Medicine Nobel for cell recycling work



    Medicine Nobel for cell recycling work

    Oct.3, Tokyo: The 2016 Nobel Prize for physiology or medicine goes to Yoshinori Ohsumi of Japan for discoveries about autophagy - how the body breaks down and recycles cellular components.

    Dr Ohsumi's work is important because it helps explain what goes wrong in a range of diseases, from cancer to Parkinson's. He located the genes that regulate this "self eating" process.

    Last year's prize was shared by three scientists who developed treatments for malaria and other tropical diseases.
    "Self-eating"

    The body destroying its own cells may not sound like a good thing. But autophagy is a natural defence that our bodies use to survive. It allows the body to cope with starvation and fight off invading bacteria and viruses, for example. And it clears away old junk to make way for new cells.

    Failure of autophagy is linked with many diseases of old age, including dementia.

    Research is now ongoing to develop drugs that can target autophagy in various diseases, including cancer.

    The concept of autophagy has been known for over 50 years, but it wasn't until Dr Ohsumi began studying and experimenting with baker's yeast in the 80s and 90s that the breakthrough in understanding was made.

    Dr Ohsumi is reported to be surprised about receiving his Nobel Prize, responding with a simple "aaaahh".

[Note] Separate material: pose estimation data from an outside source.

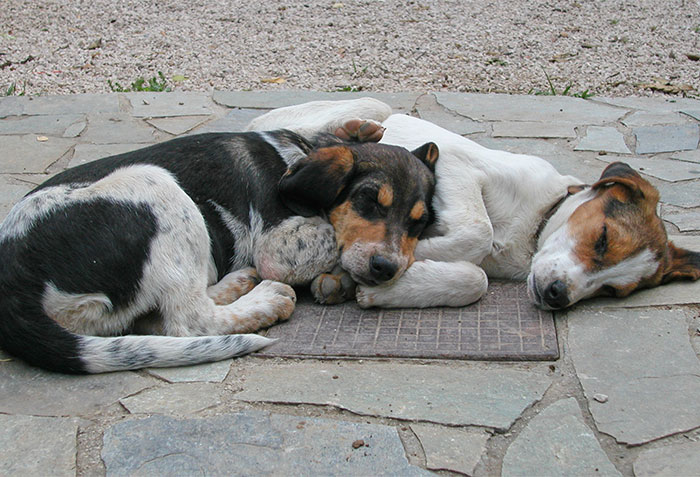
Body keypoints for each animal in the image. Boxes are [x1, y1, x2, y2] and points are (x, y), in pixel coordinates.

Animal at [0, 122, 438, 372]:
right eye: (368, 200)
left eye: (419, 222)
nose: (386, 268)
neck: (297, 156)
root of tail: (13, 280)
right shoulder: (277, 245)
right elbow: (335, 236)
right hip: (155, 185)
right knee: (189, 320)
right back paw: (264, 299)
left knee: (162, 318)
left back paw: (237, 283)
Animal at [247, 98, 700, 310]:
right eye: (602, 238)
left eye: (612, 290)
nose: (558, 296)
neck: (533, 223)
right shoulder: (453, 161)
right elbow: (479, 233)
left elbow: (475, 278)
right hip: (367, 107)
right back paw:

    Prof David Rubinsztein, an expert in autophagy at the University of Cambridge, said he was delighted that Dr Ohsumi's vital work had been recognised and rewarded.

    "His pioneering work in yeast led to the discovery of the key genes and fundamental biochemical processes that are required for autophagy. As autophagy is well conserved from yeast to man, his laboratory's discoveries have also provided the critical tools to many labs to enable the appreciation of the important roles of autophagy in diverse physiological and disease processes. These include infectious diseases, cancers, and various neurodegenerative diseases such as Huntington's disease and forms of Parkinson's disease. Indeed, autophagy manipulation may provide a key strategy for treating some of these conditions."